軍事やイデオロギーの問題の陰でしばしば見過ごされてきたこの経済的側面こそが、ブルガリアの忠誠がなぜこれほど一貫していたのかを説明します。

出発点の問題

1944年のブルガリアは貧しい国でした。農業国であり、資本もなく、主要な天然資源もありません。石油も、良質の石炭も、十分な量の鉄鉱石もないのです。

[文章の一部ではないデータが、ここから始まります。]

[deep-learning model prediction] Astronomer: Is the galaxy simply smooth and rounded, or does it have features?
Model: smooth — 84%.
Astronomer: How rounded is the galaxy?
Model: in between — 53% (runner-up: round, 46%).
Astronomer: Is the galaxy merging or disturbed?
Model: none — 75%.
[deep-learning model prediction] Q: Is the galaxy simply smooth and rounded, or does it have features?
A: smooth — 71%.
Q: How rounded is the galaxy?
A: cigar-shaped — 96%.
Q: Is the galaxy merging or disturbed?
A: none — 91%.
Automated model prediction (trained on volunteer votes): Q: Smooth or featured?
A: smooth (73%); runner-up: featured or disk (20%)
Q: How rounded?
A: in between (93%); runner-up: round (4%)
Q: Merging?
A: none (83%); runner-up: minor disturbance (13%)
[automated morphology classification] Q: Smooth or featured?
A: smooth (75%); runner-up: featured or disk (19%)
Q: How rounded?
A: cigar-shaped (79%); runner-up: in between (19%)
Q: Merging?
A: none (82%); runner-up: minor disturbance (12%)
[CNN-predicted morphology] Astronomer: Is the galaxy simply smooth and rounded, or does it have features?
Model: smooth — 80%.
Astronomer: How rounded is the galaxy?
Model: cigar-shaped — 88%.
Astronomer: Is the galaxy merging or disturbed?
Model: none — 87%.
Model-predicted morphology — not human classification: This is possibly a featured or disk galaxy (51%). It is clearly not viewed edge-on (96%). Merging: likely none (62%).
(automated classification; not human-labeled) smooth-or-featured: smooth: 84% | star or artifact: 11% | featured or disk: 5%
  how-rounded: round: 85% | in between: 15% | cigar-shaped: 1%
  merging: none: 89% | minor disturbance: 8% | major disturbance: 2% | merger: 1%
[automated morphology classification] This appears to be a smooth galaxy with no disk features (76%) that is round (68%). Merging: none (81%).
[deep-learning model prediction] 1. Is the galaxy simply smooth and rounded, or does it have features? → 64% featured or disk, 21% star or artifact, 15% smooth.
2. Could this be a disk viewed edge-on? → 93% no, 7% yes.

したがってあらゆる工業化政策は、エネルギーと原材料の大量輸入を前提とします。強い外貨をもたない国にはそれを賄えません。この体制の中心的な問いは、当初から資源へのアクセスの問題でした。

ソビエトとの同盟がその答えをもたらしました。

石油の仕組み

ブルガリアの経済モデルは、のちにミハイル・ゴルバチョフが「人工呼吸」と評することになる、ソビエトからの注入によって動いていました。

主たる仕組みは原材料の安価な供給であり、その筆頭が石油と電力でした。ブルガリアは相互経済援助会議コメコン(СИВ)の枠内で、ソビエトの原油を補助価格で受け取っていました。

さらに最も収益性の高い仕掛けが続きます。ブルガリアはこのソビエト産の石油を精製し、西側市場へ再輸出して兌換通貨を得ていたのです。 1981年から1983年にかけて、この再輸出はおよそ22億ドルの収入を生み出しました。それは工業化の資金となり、近隣諸国と比べて相対的に高い生活水準を維持するために使われました。

1980年の光景を説明するのがこの仕組みです。ポーランドが欠乏と配給に苦しんでいたその時期に、ブルガリアは最も消費水準の高い時代を生きていました。

併合の申し出

ジフコフの戦略は徹底しており、1963年と1973年の二度にわたって、ブルガリアが第16番目の共和国として正式にソビエト連邦に加わることを密かに提案しました。

政治的には衝撃的なこれらの提案は、本質的には経済上の策略でした。ソビエトの資源へのより広いアクセスを得ること、そしてモスクワがブルガリアの債務を引き受け続けるよう確保することが狙いだったのです。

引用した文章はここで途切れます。